(Items from a data source)
■ ■ ■
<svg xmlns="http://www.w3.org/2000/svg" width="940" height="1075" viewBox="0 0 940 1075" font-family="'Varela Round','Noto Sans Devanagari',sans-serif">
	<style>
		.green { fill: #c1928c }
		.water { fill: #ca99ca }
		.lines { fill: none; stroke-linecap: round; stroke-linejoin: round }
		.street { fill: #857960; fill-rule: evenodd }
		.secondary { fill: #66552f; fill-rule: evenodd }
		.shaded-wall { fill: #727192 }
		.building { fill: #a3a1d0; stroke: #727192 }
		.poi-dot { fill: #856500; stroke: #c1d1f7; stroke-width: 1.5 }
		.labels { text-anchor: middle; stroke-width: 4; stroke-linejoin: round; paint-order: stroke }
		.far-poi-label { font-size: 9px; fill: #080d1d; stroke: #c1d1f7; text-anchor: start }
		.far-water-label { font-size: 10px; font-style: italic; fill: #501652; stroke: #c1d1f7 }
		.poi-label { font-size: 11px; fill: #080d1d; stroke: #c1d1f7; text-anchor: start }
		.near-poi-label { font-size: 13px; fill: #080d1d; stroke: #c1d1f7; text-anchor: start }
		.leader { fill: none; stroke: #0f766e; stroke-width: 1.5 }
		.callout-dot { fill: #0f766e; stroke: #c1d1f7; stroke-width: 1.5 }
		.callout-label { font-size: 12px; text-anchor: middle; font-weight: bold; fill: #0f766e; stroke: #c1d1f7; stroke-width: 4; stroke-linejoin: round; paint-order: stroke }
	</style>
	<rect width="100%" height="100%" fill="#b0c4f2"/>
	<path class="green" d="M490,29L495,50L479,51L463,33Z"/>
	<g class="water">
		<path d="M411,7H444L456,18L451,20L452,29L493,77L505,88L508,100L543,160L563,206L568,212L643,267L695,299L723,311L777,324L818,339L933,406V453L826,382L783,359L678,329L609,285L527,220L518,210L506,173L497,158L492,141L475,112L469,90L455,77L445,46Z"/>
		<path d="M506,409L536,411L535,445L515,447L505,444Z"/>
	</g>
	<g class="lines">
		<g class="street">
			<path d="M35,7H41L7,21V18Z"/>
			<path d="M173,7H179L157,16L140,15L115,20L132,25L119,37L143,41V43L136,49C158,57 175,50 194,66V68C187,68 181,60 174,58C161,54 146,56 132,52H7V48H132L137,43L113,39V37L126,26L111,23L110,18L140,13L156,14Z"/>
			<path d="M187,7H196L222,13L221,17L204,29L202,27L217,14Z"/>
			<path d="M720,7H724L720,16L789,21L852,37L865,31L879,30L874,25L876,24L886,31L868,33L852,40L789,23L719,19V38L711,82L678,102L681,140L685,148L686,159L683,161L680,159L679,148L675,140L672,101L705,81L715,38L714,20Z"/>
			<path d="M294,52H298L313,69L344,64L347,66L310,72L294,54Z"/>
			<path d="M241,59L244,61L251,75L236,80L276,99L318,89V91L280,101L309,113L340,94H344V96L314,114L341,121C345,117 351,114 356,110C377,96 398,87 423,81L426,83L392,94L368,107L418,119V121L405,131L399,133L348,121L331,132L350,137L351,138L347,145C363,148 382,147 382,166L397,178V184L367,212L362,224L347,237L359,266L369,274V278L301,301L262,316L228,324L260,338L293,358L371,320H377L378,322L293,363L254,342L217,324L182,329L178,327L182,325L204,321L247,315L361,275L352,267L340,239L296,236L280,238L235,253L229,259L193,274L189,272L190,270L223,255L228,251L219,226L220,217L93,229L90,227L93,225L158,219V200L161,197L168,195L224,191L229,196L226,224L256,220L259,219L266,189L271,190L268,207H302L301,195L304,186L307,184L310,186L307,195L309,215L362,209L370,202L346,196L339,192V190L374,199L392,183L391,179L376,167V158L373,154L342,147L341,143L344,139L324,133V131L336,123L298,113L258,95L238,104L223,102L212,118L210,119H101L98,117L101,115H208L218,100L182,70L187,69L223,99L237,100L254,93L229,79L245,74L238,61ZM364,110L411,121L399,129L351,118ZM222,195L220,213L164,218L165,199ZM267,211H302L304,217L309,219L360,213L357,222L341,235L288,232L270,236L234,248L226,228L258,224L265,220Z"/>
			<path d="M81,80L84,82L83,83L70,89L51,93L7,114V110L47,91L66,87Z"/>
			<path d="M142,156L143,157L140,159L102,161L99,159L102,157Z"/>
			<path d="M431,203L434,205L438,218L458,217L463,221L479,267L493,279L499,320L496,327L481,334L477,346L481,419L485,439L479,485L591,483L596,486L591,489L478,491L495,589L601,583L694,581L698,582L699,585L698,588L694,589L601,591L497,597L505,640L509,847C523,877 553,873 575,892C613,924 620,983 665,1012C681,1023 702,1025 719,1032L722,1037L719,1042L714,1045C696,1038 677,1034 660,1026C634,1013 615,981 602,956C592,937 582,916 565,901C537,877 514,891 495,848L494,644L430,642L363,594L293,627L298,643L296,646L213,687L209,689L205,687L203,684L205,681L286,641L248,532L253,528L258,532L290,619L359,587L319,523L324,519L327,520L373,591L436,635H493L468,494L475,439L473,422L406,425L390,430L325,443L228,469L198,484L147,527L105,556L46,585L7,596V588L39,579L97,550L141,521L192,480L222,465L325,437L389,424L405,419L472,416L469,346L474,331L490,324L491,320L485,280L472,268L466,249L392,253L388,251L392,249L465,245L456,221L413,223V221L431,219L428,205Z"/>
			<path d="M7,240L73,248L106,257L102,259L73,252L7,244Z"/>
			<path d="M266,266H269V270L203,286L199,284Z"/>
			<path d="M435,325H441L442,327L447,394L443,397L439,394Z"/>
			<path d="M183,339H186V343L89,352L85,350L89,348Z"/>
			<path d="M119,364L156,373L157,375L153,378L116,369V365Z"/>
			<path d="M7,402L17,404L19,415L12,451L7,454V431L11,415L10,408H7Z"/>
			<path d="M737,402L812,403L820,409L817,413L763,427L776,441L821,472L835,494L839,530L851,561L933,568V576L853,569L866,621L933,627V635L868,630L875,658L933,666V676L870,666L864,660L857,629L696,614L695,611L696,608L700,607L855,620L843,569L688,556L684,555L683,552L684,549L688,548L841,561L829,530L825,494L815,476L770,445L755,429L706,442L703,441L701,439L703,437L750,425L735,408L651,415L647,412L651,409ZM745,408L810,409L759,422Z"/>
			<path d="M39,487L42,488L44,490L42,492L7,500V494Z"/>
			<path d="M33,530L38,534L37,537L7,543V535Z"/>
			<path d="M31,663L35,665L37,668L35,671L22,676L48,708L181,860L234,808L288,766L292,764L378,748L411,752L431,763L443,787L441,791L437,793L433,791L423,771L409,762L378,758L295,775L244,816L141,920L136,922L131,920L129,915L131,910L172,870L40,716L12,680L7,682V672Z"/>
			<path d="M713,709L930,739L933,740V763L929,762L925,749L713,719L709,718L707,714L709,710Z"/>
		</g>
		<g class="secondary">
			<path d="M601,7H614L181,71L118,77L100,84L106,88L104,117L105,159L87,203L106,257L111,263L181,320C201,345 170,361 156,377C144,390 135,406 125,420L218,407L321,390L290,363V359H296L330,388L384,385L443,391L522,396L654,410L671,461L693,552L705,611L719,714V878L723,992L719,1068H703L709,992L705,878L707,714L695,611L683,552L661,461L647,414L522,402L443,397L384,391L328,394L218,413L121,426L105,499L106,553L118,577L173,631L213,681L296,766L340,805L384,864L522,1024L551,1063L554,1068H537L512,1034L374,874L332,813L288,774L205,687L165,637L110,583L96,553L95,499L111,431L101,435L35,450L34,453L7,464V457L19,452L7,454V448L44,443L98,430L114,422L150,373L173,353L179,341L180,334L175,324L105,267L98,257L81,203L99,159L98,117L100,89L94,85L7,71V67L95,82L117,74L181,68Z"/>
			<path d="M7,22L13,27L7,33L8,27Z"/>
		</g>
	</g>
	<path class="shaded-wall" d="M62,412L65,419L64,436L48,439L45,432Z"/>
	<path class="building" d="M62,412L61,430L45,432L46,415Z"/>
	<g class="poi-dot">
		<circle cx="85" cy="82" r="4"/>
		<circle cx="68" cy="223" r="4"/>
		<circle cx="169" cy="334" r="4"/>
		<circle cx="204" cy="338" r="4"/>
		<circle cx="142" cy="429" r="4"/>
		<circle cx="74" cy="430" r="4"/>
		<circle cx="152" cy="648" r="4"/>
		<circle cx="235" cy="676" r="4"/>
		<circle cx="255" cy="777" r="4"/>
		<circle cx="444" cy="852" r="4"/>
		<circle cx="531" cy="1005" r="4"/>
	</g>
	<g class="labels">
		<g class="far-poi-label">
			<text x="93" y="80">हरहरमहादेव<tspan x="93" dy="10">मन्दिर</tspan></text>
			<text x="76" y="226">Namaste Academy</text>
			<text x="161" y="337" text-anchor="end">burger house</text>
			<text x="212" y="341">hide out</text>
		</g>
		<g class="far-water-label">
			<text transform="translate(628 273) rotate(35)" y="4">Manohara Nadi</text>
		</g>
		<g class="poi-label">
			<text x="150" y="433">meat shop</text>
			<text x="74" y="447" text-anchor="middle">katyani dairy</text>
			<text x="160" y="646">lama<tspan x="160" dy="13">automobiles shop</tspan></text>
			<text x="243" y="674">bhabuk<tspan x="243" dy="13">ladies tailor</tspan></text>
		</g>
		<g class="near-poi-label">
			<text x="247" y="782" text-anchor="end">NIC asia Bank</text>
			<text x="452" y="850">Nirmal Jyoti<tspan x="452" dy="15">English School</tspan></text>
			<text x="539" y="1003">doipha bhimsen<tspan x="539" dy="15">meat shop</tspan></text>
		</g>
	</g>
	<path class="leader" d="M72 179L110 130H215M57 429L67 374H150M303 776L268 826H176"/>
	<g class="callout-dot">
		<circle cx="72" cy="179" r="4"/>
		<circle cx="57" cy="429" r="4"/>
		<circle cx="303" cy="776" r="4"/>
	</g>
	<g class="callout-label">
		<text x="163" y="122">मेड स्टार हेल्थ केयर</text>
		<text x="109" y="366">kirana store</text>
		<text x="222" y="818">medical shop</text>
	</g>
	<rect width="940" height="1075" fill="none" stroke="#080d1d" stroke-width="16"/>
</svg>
■ ■ ■
Exercise description –
With the line that has "#857960; fill-rule: evenodd" as the first and the line that has "middle; stroke-width: 4;" as the last, repeat exactly that run of lines above and no more.

Answer to this exercise –
		.street { fill: #857960; fill-rule: evenodd }
		.secondary { fill: #66552f; fill-rule: evenodd }
		.shaded-wall { fill: #727192 }
		.building { fill: #a3a1d0; stroke: #727192 }
		.poi-dot { fill: #856500; stroke: #c1d1f7; stroke-width: 1.5 }
		.labels { text-anchor: middle; stroke-width: 4; stroke-linejoin: round; paint-order: stroke }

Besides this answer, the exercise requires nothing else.